There are tons of options available for you to grow, including but not limited to spinach, onion, carrots, tomatoes, peppers, lettuce, and cucumbers. There are many popular vegetables that taste great on their own and even better in all of your favorite recipes.
Seeds Versus Starter Plants
Once you have selected your ideal veggies you will want to check and see if you should grow them from seeds or from starter plants. Growing from seeds will take longer and are more prone to failure than starter plants.
However they are usually cheaper and take less work before being planted. Started plants, on the other hand, have higher success rates as they are already past the initial growth stage. However they need to be purchased and maintained in advance.

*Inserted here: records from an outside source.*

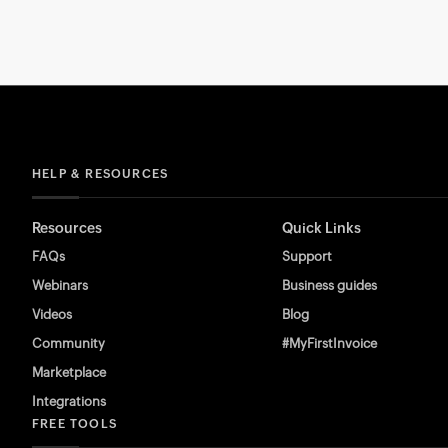
HELP & RESOURCES
Resources
Quick Links
FAQs
Support
Webinars
Business guides
Videos
Blog
Community
#MyFirstInvoice
Marketplace
Integrations
FREE TOOLS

Once you have selected how you are going to grow your plant, you will need to start getting containers ready to house your plants.
Containers Versus Beds
You will have to decide whether to use containers or raised flower beds. What you use will depend on what vegetable you choose, and there are a few factors you will want to look for.
The first thing to consider is root size and how large the roots will be. If the vegetable has a large root size, you will want to get it a larger container. Further, you will want to ensure that the plant has enough room to grow out, especially in the case of wider plants or plants with larger leaves.
If you are leaning towards larger plants, a raised flower bed might work well for you. Raised flower beds are large containers that allow you to plant multiple plants in a box and give them plenty of room to grow.
If you are leaning towards smaller plants you might consider smaller containers such as pots and buckets. Pots and buckets take up a lot less room and can be kept on the ground or on surfaces such as planting shelves.
Companion plants are plants that are grown close to your main plant that provides benefits to that plant. Planting companion plants near vegetables can help to improve flavor, deter pests, and even improve pollination.
Of course what the companion plant does depends on what it is and what vegetable you are growing. When researching vegetables consider checking to see if there are any companion plants for the veggie that you could grow at the same time.
Not to mention that companion plants in raised flower beds help to create a varied garden that looks fantastic and serves as a patio decoration as well as a garden.
How To Maximize Space
As your garden is housed entirely on your patio, maximizing space is very important. It becomes even more important as you advance in gardening and start growing more and more plants. As previously mentioned, your container will greatly play into how much space your garden takes up.
Be sure to plant as many plants as possible per flower bed without risking the growth of the plants. Further you can use shelving units to house potted plants maximizing space in that regard.
If possible, you can also use hanging baskets to have your plants on and above ground. Ideally, a combination of all of these techniques will help you to really maximize the space of your patio garden.
Vegetable Garden Soil
You might be tempted to use dirt from your yard to fill your containers, but this isn’t the best for container gardening.
Look for bags of soil that are made specifically for growing vegetables in containers. Bacteria or fungus in your yard soil can damage young plants, but bagged soil will not have microbes in it.
Bagged soil will also reduce weeds because there won’t be any weed spores in the mix that can grow and take over your flower beds or containers.
Patio gardens are full of convenience, as there is nothing like having freshly grown vegetables right next to your home. No matter what you decide to grow, there is something for everyone when it comes to vegetable gardening.